Overbooking
Overbooking is a common practice in various service industries, such as airlines, hotels, and restaurants, where more customers are booked for a service than can actually be accommodated.
The rationale behind overbooking is to account for ‘no-shows’ or cancellations – customers who’ve made a booking but do not turn up. Since these industries have a high rate of no-shows and last-minute cancellations, overbooking allows them to maximize their capacity and ensure profitability.
For example, an airline might overbook a flight, selling more tickets than there are seats on the plane, on the assumption that a certain percentage of passengers will miss the flight. If every ticketed passenger actually shows up, the airline would have to deal with the overbooking, often by asking for volunteers to take a later flight in exchange for compensation. If not enough volunteers step forward, the airline may need to involuntarily deny boarding to some passengers.
While overbooking can be beneficial for companies by ensuring full capacity, it can lead to dissatisfaction and inconvenience for customers who are turned away or rescheduled, despite having made reservations. It’s a balancing act for companies to manage their revenue and customer satisfaction.

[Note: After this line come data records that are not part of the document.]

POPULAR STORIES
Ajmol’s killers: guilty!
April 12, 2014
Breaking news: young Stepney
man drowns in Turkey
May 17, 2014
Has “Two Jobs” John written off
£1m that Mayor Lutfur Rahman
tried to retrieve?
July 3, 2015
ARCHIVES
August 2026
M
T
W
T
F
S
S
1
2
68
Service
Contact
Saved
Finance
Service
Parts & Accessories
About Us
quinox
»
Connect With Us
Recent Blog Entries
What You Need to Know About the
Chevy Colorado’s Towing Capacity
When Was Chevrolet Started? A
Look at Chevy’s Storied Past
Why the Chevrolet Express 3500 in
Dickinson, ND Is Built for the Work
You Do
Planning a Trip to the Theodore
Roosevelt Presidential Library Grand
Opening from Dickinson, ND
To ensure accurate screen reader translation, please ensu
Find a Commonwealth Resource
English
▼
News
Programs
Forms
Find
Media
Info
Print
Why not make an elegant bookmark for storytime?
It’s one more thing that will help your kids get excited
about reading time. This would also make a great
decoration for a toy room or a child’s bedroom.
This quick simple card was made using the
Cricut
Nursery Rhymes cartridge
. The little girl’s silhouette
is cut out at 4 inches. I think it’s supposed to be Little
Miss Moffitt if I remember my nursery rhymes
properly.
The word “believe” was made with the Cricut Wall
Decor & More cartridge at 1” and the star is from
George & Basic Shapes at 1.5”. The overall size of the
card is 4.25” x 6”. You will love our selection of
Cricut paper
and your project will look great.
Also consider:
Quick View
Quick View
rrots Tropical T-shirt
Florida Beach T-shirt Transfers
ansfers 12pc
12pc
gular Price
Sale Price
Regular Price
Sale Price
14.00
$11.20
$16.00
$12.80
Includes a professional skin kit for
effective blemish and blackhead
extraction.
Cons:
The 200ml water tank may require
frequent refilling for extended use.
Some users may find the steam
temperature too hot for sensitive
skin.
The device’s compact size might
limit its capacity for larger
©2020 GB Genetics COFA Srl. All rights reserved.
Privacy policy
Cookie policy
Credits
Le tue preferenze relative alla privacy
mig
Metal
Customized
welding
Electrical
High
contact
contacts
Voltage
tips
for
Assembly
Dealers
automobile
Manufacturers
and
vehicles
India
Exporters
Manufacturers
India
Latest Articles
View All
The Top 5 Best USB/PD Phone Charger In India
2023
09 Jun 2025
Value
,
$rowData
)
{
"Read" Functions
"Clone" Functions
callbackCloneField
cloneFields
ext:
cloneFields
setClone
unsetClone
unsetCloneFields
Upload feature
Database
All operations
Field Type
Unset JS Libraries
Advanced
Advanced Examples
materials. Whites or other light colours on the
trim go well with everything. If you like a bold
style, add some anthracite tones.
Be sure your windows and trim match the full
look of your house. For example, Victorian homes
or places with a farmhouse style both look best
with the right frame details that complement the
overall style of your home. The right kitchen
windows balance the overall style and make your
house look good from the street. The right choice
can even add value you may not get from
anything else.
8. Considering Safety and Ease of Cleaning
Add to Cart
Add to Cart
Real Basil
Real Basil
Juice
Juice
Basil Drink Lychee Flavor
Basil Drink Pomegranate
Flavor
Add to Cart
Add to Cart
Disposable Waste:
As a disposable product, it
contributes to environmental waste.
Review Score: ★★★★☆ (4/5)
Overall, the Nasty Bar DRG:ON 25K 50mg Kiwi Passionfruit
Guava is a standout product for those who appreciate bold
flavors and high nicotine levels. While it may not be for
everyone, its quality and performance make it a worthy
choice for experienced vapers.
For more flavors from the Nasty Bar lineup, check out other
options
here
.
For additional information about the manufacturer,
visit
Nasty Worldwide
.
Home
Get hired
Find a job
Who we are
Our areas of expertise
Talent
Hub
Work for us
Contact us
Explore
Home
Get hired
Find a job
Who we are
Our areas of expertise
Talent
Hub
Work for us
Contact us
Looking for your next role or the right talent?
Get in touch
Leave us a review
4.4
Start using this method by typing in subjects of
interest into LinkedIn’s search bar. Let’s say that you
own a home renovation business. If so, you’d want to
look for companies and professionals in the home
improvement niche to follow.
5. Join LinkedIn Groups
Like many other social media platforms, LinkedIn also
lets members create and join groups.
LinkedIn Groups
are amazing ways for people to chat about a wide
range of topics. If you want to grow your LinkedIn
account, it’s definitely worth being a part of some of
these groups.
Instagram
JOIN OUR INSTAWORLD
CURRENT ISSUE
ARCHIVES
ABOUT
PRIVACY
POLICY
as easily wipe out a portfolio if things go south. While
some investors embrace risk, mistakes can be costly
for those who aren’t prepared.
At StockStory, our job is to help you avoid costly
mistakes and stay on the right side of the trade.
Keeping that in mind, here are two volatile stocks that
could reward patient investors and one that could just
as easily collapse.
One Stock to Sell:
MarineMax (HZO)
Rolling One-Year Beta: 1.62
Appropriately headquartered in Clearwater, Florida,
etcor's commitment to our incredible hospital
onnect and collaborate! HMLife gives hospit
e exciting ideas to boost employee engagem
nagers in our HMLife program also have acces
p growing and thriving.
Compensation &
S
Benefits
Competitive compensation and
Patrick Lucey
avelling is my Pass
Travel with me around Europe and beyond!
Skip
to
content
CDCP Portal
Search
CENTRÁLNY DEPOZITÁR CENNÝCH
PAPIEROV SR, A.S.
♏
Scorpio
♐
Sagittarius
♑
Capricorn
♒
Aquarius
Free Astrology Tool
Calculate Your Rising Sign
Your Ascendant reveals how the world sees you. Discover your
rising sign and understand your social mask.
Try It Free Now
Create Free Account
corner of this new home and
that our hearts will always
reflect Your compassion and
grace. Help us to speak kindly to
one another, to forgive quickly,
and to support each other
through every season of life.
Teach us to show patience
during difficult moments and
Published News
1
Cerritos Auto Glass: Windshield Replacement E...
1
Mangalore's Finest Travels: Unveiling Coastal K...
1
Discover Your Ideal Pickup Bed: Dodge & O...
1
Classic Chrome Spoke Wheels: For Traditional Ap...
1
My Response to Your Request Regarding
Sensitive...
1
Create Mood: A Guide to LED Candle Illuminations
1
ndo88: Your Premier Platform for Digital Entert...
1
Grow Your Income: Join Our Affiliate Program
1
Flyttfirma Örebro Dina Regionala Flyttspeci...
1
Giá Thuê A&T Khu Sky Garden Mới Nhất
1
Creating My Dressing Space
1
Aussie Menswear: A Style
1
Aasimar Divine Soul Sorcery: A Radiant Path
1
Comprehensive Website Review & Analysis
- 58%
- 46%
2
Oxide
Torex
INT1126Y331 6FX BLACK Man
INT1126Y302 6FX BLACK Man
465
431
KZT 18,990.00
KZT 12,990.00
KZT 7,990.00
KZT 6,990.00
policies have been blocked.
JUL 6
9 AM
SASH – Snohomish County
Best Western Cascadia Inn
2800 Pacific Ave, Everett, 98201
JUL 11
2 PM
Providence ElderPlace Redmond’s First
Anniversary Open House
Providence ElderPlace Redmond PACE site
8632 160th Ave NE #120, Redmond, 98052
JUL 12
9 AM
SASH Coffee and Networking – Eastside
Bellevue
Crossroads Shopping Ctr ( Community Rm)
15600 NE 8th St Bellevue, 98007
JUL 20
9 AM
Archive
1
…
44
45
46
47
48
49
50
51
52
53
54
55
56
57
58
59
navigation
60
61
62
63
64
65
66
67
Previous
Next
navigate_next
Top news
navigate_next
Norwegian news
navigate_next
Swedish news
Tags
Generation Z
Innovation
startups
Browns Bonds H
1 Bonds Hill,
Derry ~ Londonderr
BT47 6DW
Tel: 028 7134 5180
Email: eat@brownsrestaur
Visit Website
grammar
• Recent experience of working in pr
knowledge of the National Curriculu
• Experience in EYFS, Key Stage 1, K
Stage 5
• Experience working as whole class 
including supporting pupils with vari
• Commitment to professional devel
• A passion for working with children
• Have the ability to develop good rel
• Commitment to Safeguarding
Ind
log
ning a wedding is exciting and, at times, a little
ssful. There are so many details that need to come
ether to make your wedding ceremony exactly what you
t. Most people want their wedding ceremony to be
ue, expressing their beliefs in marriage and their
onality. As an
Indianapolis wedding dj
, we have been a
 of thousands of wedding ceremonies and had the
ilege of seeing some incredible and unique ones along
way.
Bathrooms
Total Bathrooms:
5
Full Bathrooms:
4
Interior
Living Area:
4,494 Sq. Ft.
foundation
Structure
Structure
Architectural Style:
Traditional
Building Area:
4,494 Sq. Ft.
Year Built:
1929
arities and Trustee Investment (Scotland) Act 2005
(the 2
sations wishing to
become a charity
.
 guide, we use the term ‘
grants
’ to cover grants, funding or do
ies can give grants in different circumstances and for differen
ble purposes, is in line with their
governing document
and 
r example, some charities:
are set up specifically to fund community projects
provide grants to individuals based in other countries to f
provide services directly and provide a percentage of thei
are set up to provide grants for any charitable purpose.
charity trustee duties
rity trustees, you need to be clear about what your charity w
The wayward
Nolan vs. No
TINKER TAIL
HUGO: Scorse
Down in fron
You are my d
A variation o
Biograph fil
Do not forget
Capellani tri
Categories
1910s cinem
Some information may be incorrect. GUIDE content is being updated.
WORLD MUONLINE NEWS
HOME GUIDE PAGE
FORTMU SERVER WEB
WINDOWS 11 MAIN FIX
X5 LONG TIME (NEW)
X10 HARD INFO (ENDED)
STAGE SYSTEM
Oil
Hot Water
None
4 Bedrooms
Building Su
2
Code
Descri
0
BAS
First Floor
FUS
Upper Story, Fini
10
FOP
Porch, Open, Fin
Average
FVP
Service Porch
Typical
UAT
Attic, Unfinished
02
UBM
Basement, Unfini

It’s worth noting that many industries and countries have regulations around how overbooking should be managed and what compensation must be provided to customers who are affected by it.
Example of Overbooking
Let’s say Airline XYZ operates a daily flight from New York to Los Angeles, using an airplane that has 200 seats. Historically, Airline XYZ knows that about 5% of passengers who book tickets for this flight end up not showing up. To account for these “no-shows,” the airline decides to sell 210 tickets for each flight, overbooking by 10 seats.
If everything goes as expected (with a 5% no-show rate), around 10 passengers will not show up, and the flight will depart full with 200 passengers.
But let’s consider a situation where all 210 ticketed passengers do show up. In this case, the airline will need to handle the overbooking. It might start by asking for volunteers to take a later flight, offering incentives like travel vouchers or upgrades.
If not enough people volunteer, the airline may need to involuntarily deny boarding to some passengers. Regulations like the U.S. Department of Transportation’s rules on overbooking require airlines to provide compensation to these passengers, depending on how long the passengers are delayed.
While overbooking can help airlines ensure that they’re operating at full capacity, situations where more passengers show up than expected can lead to negative customer experiences. It’s a risk that airlines have to manage carefully.